[Excerpted text — start]
Studio album by Joan Baez
- Released: September 23, 1997
- Recorded: Nashville, 1997
- Genre: Folk
- Length: 48:22
- Label: Guardian
- Producers: Wally Wilson, Kenny Greenberg

Joan Baez chronology
| Live at Newport (1996) | Gone from Danger (1997) | Dark Chords on a Big Guitar (2003) |

= Gone from Danger =

Gone from Danger is the twenty-third studio album (and twenty-fifth overall) by Joan Baez, released in September 1997. Rather than relying on her own songwriting, Baez instead selected work by younger folk and rock artists to perform. She included Dar Williams' "If I Wrote You", Richard Shindell's "Reunion Hill", and Betty Elders' "Crack in the Mirror" as well as two Sinéad Lohan compositions. Around the time of the album's release, Baez confessed that she no longer found herself able to write songs and felt more comfortable reverting to her original role, as an interpreter. The one track for which she receives credit, "Lily" (about a girlhood friend), was a poem written by Baez, to which Greenberg and Wilson added music.
[Excerpted text — finish]
» Exercises:
1: In the passage on the album Gone from Danger, who set Baez's poem "Lily" to music?
2: Please resume the Gone from Danger album description, picking up right after its final sentence.
[Provided material — start]
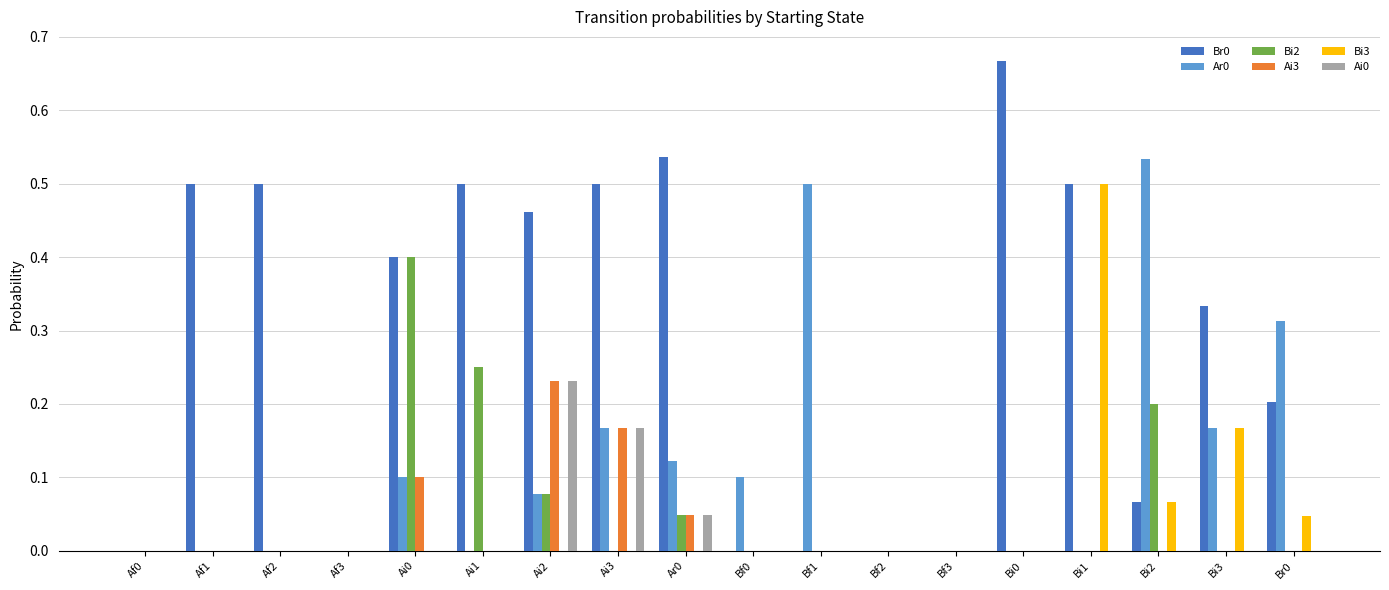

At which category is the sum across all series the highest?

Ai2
[Provided material — finish]
» Solved tasks:
1: Greenberg and Wilson.

2:
In addition to giving the young songwriters a career boost by recording their songs, Baez took two of them—Shindell and Williams—on tour with her in 1997 to support the album. Lohan had previously supported Baez on tour in the UK in June 1996.

Initial limited editions of this album, available only at Borders bookstores in the US, included a bonus CD of two songs: Betty Elders' "Long Bed from Kenya" and a duet with Dar Williams on Paul Simon's "Dangling Conversation", both of which were recorded live at the 1997 Newport Folk Festival.

In 2009 a "Collector's Edition" of the original 10-track album was re-issued in a 2-CD set. The second disc features 11 tracks recorded live at Mountain Stage in August 1997, eight of which are from the original Gone From Danger album. The original songwriters join Joan on stage.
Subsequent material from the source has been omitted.